TRECHO SELECIONADO:

· · · · ·

A economia brasileira inicia o ano com um desafio adicional: o agronegócio não deverá repetir o forte impulso dado ao PIB em ciclos anteriores, reduzindo sua contribuição para o crescimento nacional. Com isso, o desempenho econômico de 2026 tende a ser ainda mais dependente do consumo das famílias e do setor de serviços, que inclui comércio, transportadoras, bancos e uma ampla gama de prestadores de serviços.
Segundo projeções de mercado, 59% do crescimento econômico previsto para 2026 virá do setor de serviços, consolidando-o como o principal motor da atividade. A avaliação de economistas aponta que, apesar da resiliência desse segmento, o ambiente macroeconômico continuará pressionado pelos juros elevados, que seguem limitando investimentos e reduzindo o ritmo de expansão.

· · · · ·

DADOS PARA ANÁLISE:
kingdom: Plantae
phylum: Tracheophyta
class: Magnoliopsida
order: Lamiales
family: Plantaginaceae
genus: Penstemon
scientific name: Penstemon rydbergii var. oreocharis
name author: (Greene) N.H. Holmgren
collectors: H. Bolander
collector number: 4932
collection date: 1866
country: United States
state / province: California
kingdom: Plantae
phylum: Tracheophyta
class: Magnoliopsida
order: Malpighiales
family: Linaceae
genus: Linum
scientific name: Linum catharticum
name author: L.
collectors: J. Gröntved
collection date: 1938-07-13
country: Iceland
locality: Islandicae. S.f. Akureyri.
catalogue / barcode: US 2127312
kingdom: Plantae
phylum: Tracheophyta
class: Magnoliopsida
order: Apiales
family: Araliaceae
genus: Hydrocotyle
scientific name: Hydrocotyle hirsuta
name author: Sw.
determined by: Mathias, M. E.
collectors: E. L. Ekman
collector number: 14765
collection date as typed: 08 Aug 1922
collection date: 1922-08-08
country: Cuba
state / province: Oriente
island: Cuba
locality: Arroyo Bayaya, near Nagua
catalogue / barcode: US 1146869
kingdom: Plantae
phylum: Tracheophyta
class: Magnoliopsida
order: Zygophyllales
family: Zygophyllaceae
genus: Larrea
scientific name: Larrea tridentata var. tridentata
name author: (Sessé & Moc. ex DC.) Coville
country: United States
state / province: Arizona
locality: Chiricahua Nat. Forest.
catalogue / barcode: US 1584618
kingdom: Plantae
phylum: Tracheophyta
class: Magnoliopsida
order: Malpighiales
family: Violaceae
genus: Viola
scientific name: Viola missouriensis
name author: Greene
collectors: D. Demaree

· · · · ·

TAREFAS:
1 – Transcreva, do texto sobre a economia brasileira, a passagem que vai de "A economia brasileira" até "ritmo de expansão.".
2 – Escreva a continuação do texto sobre a economia brasileira em 2026, começando logo após a última frase apresentada.

RESPOSTAS ÀS TAREFAS:
1 –
A economia brasileira inicia o ano com um desafio adicional: o agronegócio não deverá repetir o forte impulso dado ao PIB em ciclos anteriores, reduzindo sua contribuição para o crescimento nacional. Com isso, o desempenho econômico de 2026 tende a ser ainda mais dependente do consumo das famílias e do setor de serviços, que inclui comércio, transportadoras, bancos e uma ampla gama de prestadores de serviços.
Segundo projeções de mercado, 59% do crescimento econômico previsto para 2026 virá do setor de serviços, consolidando-o como o principal motor da atividade. A avaliação de economistas aponta que, apesar da resiliência desse segmento, o ambiente macroeconômico continuará pressionado pelos juros elevados, que seguem limitando investimentos e reduzindo o ritmo de expansão.

2 –
Ainda assim, especialistas consultados indicam que uma desaceleração mais intensa deve ser evitada graças à expansão da renda e aos estímulos ao consumo promovidos pelo governo, fatores que ajudam a sustentar a demanda interna. Esse equilíbrio entre restrições monetárias e incentivos fiscais deve resultar em um crescimento mais moderado.
As estimativas coletadas pelo Banco Central para o boletim Focus apontam para uma desaceleração do PIB, passando de 2,3% em 2025 para 1,8% em 2026, caso o cenário projetado se confirme. A combinação de menor tração do agronegócio, juros altos e estímulos ao consumo desenha um ano de desafios, mas também de oportunidades para setores diretamente ligados ao comportamento das famílias.